Search code examples
databasearchitectureduplicatessystem-designapplication-design

Customer Deduplication in Booking Application


We have a booking system where dozens of thousands of reservations are done every day. Because a customer can create a reservation without being logged in, it means that for every reservation a new customer id/row is created, even if the very same customer already have reserved in the system before. That results in a lot of customer duplicates.

The engineering team has decided that, in order to deduplicate the customers, they will run a nightly script, every day, which checks for this duplicates based on some business rules (email, address, etc). The logic for the deduplication then is:

  • If a new reservation is created, check if the (newly created) customer for this reservation has already an old customer id (by comparing email and other aspects).
  • If it has one or more old reservations, detach that reservation from the old customer id, and link it to a new customer id. Literally by changing the customer ID of that old reservation to the newly created customer.

I don't have a too strong technical background but this for me smells like terrible design. As we have several operational applications relying on that data, this creates a massive sync issue. Besides that, I was hoping to understand why exactly, in terms of application architecture, this is bad design and what would be a better solution for this problem of deduplication (if it even has to be solved in "this" application domain).

I would appreciate very much any help so I can drive the engineering team to the right direction.


Solution

  • In General

    What's the problem you're trying to solve? Free-up disk space, get accurate analytics of user behavior or be more user friendly?

    It feels a bit risky, and depends on how critical it is that you get the re-matching 100% correct. You need to ask "what's the worst that can happen?" and "does this open the system to abuse" - not because you should be paranoid, but because to not think that through feels a bit negligent. E.g. if you were a govt department matching private citizen records then that approach would be way too cavalier.

    If the worst that can happen is not so bad, and the 80% you get right gets you the outcome you need, then maybe it's ok.

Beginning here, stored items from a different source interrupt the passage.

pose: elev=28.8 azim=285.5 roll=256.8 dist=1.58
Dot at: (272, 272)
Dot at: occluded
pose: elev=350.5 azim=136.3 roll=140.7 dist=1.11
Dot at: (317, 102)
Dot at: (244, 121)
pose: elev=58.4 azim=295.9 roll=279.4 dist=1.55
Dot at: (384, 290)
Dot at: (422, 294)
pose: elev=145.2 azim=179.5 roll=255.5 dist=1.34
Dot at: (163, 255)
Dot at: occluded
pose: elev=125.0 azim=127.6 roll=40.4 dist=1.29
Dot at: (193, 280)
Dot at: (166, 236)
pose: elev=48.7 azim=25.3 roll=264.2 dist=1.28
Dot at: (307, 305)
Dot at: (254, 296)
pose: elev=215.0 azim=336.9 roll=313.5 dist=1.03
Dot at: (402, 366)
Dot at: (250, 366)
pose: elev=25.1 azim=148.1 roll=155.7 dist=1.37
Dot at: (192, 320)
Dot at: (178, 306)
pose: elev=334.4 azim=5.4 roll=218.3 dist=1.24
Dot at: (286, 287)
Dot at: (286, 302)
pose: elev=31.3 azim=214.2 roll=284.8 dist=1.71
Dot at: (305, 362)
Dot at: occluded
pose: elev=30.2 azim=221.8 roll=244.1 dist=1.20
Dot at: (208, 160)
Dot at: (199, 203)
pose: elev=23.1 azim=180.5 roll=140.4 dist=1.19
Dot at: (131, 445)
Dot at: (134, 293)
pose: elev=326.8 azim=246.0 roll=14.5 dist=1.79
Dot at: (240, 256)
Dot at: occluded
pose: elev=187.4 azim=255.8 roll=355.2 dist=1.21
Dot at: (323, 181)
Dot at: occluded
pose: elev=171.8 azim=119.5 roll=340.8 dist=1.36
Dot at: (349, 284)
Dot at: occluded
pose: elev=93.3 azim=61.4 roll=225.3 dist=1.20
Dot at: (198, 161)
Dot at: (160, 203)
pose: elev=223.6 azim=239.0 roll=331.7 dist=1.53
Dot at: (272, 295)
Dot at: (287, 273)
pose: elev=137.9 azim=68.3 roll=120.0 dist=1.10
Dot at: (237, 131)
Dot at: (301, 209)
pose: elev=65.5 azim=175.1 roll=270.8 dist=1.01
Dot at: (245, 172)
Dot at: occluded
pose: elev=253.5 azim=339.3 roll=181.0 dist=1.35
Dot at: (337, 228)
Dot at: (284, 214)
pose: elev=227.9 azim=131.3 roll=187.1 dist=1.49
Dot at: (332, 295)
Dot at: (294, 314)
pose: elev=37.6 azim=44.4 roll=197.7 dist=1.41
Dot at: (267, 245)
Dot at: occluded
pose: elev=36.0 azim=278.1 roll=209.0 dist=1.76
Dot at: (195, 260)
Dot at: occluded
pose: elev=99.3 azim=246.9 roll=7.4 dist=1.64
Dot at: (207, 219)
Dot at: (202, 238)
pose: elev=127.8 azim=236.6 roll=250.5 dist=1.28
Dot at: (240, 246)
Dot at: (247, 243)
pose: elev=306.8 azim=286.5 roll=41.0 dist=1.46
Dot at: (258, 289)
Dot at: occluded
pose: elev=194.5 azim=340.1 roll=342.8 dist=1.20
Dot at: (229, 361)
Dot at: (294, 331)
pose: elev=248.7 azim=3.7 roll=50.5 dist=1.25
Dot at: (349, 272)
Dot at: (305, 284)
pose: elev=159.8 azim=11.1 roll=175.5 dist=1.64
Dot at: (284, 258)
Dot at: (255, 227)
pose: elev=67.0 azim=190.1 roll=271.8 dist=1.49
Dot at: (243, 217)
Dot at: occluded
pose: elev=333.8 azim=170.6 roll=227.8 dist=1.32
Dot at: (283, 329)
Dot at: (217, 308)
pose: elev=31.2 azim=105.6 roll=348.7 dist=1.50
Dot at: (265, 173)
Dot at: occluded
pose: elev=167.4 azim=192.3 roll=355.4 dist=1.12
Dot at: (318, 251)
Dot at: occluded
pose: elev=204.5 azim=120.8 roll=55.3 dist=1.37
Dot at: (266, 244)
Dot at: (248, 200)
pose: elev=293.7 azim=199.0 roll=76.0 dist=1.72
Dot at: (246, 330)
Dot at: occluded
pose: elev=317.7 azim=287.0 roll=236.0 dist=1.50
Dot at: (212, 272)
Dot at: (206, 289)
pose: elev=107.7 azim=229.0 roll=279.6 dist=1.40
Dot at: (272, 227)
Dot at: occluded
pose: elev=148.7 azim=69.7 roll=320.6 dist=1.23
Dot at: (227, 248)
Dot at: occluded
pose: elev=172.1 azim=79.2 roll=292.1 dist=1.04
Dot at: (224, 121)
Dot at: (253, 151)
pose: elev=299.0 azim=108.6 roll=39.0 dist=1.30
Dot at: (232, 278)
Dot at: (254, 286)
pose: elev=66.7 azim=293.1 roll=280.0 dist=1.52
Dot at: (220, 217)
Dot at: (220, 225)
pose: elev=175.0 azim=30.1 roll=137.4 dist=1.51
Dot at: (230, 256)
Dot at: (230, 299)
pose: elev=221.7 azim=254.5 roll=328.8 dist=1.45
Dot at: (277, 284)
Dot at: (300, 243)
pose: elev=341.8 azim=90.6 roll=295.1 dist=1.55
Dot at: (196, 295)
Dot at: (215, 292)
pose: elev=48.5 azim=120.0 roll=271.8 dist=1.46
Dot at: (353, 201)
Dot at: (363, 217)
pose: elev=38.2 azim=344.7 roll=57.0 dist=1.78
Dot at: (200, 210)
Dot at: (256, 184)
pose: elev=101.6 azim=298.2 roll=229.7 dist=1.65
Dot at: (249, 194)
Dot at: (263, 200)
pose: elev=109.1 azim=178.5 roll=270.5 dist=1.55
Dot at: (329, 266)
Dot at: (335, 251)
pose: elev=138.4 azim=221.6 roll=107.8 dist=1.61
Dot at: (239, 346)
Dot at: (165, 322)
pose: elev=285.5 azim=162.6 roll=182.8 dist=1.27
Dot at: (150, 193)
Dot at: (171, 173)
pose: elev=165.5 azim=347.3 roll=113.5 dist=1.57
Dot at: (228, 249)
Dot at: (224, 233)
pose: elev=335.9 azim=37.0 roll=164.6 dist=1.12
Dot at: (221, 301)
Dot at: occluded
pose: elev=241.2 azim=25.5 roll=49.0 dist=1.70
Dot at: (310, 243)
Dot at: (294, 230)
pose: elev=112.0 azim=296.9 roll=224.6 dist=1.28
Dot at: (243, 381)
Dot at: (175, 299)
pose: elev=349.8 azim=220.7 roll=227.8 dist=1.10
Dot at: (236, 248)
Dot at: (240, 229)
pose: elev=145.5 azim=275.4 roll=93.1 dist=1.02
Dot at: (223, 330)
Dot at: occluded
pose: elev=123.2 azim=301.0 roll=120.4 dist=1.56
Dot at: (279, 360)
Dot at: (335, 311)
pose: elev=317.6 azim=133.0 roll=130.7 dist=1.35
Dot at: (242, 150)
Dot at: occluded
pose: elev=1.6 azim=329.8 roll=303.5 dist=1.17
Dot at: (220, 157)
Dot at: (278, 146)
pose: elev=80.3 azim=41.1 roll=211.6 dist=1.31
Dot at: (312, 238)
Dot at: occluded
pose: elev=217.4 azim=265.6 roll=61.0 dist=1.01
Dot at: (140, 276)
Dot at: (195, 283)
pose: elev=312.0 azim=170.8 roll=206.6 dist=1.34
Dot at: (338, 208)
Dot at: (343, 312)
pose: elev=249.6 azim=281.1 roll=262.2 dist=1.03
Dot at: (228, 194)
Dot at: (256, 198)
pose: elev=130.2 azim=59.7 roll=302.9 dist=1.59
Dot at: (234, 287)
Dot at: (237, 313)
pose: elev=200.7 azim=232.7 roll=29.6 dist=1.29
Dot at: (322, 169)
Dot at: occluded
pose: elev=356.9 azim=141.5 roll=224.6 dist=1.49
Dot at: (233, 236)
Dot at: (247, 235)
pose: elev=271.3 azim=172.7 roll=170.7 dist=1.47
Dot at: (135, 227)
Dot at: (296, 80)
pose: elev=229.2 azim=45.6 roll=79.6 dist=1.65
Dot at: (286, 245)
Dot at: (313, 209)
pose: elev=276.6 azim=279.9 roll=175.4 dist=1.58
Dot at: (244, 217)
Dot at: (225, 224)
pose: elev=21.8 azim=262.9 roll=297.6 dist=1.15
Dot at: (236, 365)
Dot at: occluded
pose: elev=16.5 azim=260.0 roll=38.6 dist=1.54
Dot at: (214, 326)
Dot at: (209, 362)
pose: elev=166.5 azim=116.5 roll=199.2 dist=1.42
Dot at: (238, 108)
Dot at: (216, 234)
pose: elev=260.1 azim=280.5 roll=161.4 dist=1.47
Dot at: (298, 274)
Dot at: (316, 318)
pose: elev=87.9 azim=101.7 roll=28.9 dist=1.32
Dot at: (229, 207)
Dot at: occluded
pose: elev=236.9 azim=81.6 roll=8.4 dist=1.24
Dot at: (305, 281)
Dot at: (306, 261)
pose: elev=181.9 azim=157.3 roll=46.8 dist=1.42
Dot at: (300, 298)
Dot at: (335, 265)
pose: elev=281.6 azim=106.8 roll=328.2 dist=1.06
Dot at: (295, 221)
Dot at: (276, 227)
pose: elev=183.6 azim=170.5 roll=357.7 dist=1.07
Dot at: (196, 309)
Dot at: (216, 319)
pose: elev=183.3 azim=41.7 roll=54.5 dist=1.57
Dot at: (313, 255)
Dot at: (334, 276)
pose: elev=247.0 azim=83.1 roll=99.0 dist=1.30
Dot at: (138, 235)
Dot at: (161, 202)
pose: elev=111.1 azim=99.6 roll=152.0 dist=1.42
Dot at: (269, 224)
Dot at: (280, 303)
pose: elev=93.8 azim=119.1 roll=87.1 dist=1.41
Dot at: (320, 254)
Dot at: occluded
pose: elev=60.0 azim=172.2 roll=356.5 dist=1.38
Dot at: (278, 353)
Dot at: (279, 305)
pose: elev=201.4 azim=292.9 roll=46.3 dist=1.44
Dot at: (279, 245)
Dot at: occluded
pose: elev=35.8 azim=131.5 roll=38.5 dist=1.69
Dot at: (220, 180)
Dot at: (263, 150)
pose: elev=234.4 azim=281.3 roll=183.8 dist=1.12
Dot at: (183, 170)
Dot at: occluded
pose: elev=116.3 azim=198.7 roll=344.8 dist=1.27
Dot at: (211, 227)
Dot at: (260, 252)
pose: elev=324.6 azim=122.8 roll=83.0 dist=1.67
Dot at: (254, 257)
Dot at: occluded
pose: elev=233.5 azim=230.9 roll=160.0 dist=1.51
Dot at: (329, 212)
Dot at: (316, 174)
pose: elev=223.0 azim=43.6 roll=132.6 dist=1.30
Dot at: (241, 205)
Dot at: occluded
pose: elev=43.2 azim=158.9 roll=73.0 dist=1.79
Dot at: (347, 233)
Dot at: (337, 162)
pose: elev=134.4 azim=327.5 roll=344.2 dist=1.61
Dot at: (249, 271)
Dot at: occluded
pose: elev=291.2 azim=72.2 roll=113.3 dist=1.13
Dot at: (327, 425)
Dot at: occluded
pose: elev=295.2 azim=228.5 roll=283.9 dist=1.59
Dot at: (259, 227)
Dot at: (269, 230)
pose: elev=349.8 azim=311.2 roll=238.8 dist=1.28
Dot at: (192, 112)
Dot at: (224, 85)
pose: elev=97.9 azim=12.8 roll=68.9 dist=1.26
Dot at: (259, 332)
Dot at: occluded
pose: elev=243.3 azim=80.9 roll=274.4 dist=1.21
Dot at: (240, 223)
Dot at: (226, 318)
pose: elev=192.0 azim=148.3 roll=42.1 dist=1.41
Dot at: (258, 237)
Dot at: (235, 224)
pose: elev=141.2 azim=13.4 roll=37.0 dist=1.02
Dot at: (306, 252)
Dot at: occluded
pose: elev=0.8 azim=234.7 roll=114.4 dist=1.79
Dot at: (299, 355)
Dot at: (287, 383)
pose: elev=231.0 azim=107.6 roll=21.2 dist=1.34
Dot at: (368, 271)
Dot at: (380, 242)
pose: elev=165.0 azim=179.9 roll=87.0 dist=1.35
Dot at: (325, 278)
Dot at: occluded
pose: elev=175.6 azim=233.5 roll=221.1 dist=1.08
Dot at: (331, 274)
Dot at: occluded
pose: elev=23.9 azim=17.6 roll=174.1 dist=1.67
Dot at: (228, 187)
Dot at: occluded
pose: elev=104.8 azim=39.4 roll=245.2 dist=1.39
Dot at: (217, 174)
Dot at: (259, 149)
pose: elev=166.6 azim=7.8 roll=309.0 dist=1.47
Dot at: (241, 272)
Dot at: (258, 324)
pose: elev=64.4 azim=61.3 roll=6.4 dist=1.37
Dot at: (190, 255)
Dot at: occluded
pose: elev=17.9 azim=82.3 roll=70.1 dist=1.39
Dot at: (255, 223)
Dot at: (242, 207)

    If there's not a process for validating the identity of the user then by definition your customer id/row is storing sessions, not Customers.

    In terms of the nightly job - If your backend system is an old legacy system then I can appreciate why a nightly batch job might be the easiest option; that said, if done correctly and with the right architecture, you should be able to do that check on the fly as needed.

    Specifics

    ...check if the (newly created) customer for this reservation has already an old customer id (by comparing email...

    Are you validating the email - e.g. by getting users to confirm it through a confirmation email mechanism? If yes, and if email is a mandatory field, then this feels ok, and you could probably use the email exclusively.

    ... and other aspects.

    What are those? Sometimes getting more data just makes it harder unless there's good data hygiene in place. E.g. what happens if you're checking phone numbers (and other data) and someone does a typo on the phone number which matches with some other customer - so you simultaneously match with more than one customer?

    If it has one or more old reservations, detach that reservation from the old customer id, and link it to a new customer id. Literally by changing the customer ID of that old reservation to the newly created customer.

    Feels dangerous. What happens if the detaching process screws up? I've seen situations where instead of updating the delta, the system did a total purge then full re-import... when the second part fails the entire system is blank. It's not your exact situation but you are creating the possibility for similar types of issue.

    As we have several operational applications relying on that data, this creates a massive sync issue.

    ...case in point.

    In your case, doing the swap in a transaction would be wise. You may want to consider tracking all Cust ID swaps so that you can revert if something goes wrong.

    Option - Phased Introduction Based on Testing

    You could try this:

    1. Keep the system as-is for now.
    2. Add the logic which does the checks you are proposing, but have it create trial data on the side - i.e. don't change the real records, just make a copy that is what the new data would be. Do this in production - you'll get a way better sample of data.
    3. Run extensive tests over the trial data, looking for instances where you got it wrong. What's more likely, and what you could consider building, is a "scoring" algorithm. If you are checking more than one piece of data then you'll get different combinations with different likelihood of accuracy. You can use this to gauge how good your matching is. You can then decide in which circumstances it's safe to do the ID switch and when it's not.
    4. Once you're happy, implement as you see fit - either just the algorithm & result, or the scoring harness as well so you can observe its performance over time - especially if you introduce changes.

    Alternative Customer/Session Approach

    1. Treat all bookings (excluding personal details) as bookings, with customers (little c, i.e. Sessions) but without Customers.
    2. Allow users to optionally be validated as "Customers" (big C).
    3. Bookings created by a validated Customer then link to each other. All bookings relate to a customer (session) which never changes, so you have traceability.

    I can tweak the answer once I know more about what problem it is you are trying to solve - i.e. what your motivations are.